Harvard Study: 6 Million Americans' Drinking Water Contaminated With Toxins

“In addition, the actual number of people exposed may be even higher than our study found..."

More than 6 million Americans use water contaminated with toxins linked to cancer, according to a new study by researchers from the Harvard T.H. Chan School of Public Health and the Harvard John A. Paulson School of Engineering and Applied Sciences.

The authors of the study found that the hazardous chemicals — polyfluoroalkyl and perfluoroalkyl substances — exceed federally recommended safety levels in some drinking water supplies.

Xindi Hu, the study’s lead author and a doctoral student at Harvard, noted in a statement that the number of Americans drinking water with the toxins might be even higher because data isn’t available for large portions of the country.

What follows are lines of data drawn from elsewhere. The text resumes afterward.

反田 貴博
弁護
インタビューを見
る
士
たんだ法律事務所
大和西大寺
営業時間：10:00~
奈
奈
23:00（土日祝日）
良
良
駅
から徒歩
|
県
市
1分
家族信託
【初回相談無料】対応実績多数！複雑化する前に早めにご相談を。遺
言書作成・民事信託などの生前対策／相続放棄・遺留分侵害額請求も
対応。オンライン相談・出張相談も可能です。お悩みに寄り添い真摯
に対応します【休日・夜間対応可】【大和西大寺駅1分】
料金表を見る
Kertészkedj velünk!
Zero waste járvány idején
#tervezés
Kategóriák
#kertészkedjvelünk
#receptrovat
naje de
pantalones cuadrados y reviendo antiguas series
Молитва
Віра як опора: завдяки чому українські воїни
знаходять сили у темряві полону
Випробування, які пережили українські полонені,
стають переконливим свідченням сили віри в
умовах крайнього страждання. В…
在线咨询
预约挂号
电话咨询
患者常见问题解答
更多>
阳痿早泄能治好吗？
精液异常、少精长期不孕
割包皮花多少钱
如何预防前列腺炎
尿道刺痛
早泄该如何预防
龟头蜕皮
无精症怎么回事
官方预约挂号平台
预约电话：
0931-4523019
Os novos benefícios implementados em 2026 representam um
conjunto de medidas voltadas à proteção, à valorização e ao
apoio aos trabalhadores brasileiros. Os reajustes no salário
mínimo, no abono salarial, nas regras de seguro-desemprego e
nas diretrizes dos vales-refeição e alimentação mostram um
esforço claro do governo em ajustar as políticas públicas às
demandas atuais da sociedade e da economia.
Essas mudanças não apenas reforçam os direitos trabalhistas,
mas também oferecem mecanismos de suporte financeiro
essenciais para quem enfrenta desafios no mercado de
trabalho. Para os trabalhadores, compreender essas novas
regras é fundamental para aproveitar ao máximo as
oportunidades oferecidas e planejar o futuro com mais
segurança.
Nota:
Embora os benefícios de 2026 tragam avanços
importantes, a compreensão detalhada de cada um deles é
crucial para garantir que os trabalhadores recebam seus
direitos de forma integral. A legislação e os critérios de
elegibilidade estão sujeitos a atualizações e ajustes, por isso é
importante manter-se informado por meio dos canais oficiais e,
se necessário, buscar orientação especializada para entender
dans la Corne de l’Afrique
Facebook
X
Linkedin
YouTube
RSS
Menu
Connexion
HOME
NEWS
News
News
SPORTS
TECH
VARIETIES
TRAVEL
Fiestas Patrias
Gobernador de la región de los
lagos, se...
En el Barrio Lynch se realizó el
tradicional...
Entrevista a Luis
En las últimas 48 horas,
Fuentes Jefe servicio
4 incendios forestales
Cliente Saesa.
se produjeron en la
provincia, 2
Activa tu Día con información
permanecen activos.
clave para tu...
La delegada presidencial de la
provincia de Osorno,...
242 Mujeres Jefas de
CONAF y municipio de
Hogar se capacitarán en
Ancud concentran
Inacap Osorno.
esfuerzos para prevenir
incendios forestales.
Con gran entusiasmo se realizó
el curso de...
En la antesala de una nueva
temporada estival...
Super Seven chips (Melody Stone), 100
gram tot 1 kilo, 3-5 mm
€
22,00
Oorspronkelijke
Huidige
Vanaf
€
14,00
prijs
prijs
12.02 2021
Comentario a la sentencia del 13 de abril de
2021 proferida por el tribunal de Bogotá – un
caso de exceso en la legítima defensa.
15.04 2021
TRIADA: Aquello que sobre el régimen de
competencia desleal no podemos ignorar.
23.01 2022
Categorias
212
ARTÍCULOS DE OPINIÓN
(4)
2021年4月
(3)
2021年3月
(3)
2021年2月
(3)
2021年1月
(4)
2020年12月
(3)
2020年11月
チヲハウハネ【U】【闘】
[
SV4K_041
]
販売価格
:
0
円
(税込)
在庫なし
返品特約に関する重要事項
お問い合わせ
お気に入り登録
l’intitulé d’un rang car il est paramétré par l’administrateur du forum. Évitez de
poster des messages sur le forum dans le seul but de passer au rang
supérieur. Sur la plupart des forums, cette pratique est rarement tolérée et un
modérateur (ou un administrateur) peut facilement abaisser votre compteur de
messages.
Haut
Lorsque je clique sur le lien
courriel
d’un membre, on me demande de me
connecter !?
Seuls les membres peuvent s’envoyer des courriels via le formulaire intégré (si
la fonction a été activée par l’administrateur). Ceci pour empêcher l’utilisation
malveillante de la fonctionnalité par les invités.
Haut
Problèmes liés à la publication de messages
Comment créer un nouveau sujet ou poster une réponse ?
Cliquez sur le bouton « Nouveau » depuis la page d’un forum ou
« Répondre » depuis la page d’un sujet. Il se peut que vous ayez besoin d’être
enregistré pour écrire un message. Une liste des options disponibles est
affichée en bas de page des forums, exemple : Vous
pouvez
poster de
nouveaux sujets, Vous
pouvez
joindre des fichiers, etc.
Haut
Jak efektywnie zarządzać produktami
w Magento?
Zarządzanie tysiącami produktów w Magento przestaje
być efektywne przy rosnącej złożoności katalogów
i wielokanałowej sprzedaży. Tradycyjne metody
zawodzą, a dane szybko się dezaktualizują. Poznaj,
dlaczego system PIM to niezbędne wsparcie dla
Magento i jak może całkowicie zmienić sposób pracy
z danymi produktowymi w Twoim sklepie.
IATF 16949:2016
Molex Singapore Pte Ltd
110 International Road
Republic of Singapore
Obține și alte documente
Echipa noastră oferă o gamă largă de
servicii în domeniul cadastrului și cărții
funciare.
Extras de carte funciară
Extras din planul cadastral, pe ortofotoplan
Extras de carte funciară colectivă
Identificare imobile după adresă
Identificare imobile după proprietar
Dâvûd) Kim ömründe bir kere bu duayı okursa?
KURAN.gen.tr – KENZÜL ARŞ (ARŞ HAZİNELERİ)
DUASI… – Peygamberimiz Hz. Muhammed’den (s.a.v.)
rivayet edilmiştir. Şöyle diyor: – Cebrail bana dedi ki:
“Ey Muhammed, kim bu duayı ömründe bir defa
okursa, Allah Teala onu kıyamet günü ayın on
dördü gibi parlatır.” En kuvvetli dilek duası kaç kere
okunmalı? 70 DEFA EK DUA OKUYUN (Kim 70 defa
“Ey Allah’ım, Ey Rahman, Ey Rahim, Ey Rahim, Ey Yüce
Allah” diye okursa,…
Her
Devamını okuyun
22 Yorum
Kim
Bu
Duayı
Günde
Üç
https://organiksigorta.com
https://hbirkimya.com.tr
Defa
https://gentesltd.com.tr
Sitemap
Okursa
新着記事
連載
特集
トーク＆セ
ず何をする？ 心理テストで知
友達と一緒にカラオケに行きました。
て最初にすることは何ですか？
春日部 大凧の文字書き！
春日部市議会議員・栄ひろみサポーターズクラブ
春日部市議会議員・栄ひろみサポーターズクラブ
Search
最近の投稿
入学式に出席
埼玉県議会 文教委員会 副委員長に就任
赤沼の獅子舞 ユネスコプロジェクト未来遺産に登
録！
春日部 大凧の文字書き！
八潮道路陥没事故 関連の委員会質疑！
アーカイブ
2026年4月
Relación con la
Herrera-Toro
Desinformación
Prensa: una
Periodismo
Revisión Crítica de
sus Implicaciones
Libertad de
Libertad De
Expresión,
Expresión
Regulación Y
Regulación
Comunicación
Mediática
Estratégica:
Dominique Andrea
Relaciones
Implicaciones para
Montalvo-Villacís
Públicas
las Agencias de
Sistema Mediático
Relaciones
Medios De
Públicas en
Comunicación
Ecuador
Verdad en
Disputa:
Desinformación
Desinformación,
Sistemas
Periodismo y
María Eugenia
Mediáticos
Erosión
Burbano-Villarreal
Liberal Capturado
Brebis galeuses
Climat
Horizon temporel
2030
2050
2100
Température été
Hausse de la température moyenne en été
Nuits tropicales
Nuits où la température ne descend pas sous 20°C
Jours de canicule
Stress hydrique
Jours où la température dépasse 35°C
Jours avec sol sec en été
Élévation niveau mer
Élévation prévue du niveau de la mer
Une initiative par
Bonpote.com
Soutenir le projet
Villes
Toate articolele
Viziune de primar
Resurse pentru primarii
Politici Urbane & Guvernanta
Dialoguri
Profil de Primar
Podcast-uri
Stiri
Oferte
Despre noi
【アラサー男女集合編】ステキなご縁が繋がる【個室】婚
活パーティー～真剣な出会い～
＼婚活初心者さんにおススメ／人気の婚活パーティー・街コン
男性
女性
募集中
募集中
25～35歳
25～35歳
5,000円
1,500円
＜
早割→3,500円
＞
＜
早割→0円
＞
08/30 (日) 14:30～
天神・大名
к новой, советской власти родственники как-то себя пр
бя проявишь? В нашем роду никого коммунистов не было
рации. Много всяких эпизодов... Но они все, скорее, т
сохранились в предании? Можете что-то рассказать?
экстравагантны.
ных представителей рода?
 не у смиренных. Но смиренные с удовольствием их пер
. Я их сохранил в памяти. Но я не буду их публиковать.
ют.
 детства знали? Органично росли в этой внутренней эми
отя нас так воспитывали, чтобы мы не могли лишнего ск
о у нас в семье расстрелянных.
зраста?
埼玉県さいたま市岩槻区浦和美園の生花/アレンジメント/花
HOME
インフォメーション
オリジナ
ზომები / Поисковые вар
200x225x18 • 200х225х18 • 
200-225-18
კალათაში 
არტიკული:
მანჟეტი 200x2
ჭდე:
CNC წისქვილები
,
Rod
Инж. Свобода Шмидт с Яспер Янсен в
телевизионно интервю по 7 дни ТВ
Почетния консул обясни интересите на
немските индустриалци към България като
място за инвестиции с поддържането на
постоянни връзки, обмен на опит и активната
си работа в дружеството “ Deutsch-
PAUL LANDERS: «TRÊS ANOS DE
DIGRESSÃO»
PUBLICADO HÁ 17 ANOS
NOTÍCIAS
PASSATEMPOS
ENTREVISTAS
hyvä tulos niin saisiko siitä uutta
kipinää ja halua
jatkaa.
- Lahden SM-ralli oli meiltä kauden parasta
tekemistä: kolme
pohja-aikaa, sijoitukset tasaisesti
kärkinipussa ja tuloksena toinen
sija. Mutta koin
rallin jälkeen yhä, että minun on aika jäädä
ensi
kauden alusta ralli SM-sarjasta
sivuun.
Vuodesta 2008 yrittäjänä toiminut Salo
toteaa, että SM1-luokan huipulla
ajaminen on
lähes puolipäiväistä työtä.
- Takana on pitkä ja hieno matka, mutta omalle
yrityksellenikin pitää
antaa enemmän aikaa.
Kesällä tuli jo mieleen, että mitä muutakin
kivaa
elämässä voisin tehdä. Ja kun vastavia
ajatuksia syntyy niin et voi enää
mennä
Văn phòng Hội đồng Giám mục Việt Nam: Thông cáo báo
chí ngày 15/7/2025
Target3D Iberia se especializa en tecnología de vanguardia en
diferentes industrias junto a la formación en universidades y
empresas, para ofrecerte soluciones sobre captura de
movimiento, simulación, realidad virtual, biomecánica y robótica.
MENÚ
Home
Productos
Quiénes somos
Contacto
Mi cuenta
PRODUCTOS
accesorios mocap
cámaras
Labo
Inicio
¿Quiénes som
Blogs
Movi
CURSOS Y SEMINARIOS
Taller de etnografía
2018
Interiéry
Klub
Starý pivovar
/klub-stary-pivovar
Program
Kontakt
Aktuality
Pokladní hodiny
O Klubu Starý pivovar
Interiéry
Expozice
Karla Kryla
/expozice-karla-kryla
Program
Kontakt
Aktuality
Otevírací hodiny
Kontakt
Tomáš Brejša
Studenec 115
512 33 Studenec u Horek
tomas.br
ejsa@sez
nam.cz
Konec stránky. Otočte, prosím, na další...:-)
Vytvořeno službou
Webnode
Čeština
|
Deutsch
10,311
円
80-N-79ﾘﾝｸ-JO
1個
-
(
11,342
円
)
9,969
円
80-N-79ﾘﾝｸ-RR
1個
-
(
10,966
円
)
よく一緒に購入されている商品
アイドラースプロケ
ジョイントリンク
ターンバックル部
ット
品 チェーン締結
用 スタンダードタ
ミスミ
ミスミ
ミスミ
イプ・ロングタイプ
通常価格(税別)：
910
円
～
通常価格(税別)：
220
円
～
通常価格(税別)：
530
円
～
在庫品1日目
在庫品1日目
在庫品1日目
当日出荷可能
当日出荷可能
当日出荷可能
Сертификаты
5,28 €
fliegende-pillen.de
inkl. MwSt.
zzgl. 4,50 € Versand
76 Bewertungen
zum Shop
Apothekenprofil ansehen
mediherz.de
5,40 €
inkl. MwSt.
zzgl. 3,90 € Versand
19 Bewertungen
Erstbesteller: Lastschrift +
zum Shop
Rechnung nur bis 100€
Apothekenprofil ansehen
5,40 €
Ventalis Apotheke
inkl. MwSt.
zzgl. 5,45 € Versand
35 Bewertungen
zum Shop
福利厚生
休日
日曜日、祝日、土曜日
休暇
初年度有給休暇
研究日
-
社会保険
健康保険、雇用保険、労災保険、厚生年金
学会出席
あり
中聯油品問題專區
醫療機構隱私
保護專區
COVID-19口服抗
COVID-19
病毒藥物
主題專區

“For many years, chemicals with unknown toxicities, such as PFASs, were allowed to be used and released to the environment, and we now have to face the severe consequences,” Hu said. “In addition, the actual number of people exposed may be even higher than our study found, because government data for levels of these compounds in drinking water is lacking for almost a third of the U.S. population — about 100 million people.”

The researchers examined more than 36,000 water samples collected across nation. Seventy-five percent of the contaminated water they found came from 13 states: California, New Jersey, North Carolina, Alabama, Florida, Pennsylvania, Ohio, New York, Georgia, Minnesota, Arizona, Massachusetts and Illinois. According to their findings, the highest levels of contaminants “were detected in watersheds near industrial sites, military bases, and wastewater-treatment plants.”

“These compounds are potent immunotoxicants in children and recent work suggests drinking-water safety levels should be much lower than the provisional guidelines established by EPA,” Elsie Sunderland, the senior author of the study and an associate professor at Harvard said in a statement.

The study, published Aug. 9, coincides with an ongoing water crisis in Flint, Michigan.